- [WORK REQUEST]:
In the entries below, find the line containing "Ver todos los artículos" and the line containing "négylábú barátod is biztonságban és". Copy those two lines and everything between them exactly, without the pictures.

——

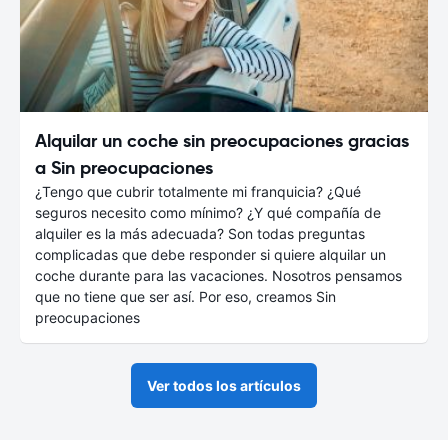
Alquilar un coche sin preocupaciones gracias
a Sin preocupaciones
¿Tengo que cubrir totalmente mi franquicia? ¿Qué
seguros necesito como mínimo? ¿Y qué compañía de
alquiler es la más adecuada? Son todas preguntas
complicadas que debe responder si quiere alquilar un
coche durante para las vacaciones. Nosotros pensamos
que no tiene que ser así. Por eso, creamos Sin
preocupaciones
Ver todos los artículos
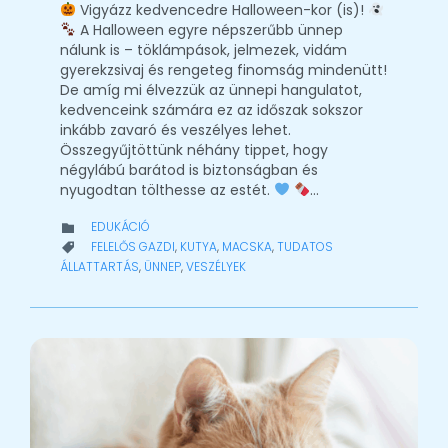
Vigyázz kedvencedre Halloween-kor (is)!
A Halloween egyre népszerűbb ünnep
nálunk is – töklámpások, jelmezek, vidám
gyerekzsivaj és rengeteg finomság mindenütt!
De amíg mi élvezzük az ünnepi hangulatot,
kedvenceink számára ez az időszak sokszor
inkább zavaró és veszélyes lehet.
Összegyűjtöttünk néhány tippet, hogy
négylábú barátod is biztonságban és
nyugodtan tölthesse az estét.
…
CATEGORY
EDUKÁCIÓ

CATEGORY
FELELŐS GAZDI
,
KUTYA
,
MACSKA
,
TUDATOS

ÁLLATTARTÁS
,
ÜNNEP
,
VESZÉLYEK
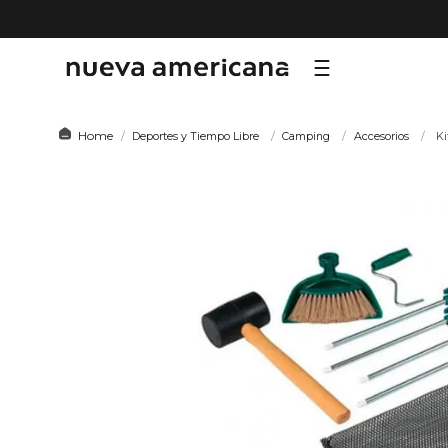
TÉRMI
Deportes y Tiempo Libre
Camping
Accesorios
Ki
1
.
sf
2
.
ni
3
.
le
4
.
te
5
.
ca
6
.
ho
7
.
or
8
.
al
9
.
hy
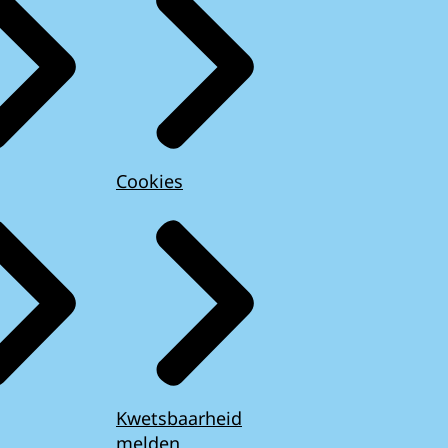
Cookies
Kwetsbaarheid
melden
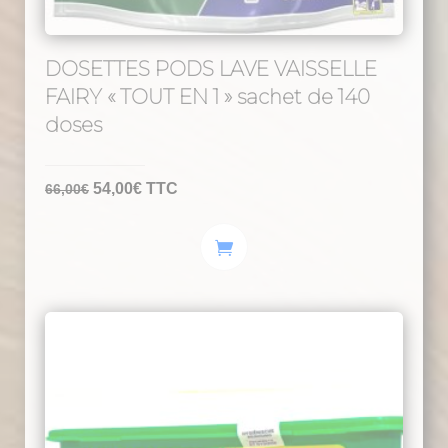
DOSETTES PODS LAVE VAISSELLE
FAIRY « TOUT EN 1 » sachet de 140
doses
Le
Le
54,00
€
TTC
66,00
€
prix
prix
initial
actuel
était :
est :
66,00€.
54,00€.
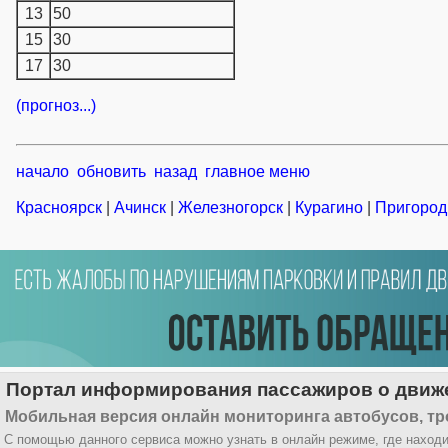
13
50
15
30
17
30
(прогноз...)
начало
обновить
назад
главное меню
Красноярск
|
Ачинск
|
Железногорск
|
Курагино
|
Пригород
Портал информирования пассажиров о движе
Мобильная версия онлайн мониторинга автобусов, тр
С помощью данного сервиса можно узнать в онлайн режиме, где находи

——

- [RESULT]:
Ver todos los artículos
Vigyázz kedvencedre Halloween-kor (is)!
A Halloween egyre népszerűbb ünnep
nálunk is – töklámpások, jelmezek, vidám
gyerekzsivaj és rengeteg finomság mindenütt!
De amíg mi élvezzük az ünnepi hangulatot,
kedvenceink számára ez az időszak sokszor
inkább zavaró és veszélyes lehet.
Összegyűjtöttünk néhány tippet, hogy
négylábú barátod is biztonságban és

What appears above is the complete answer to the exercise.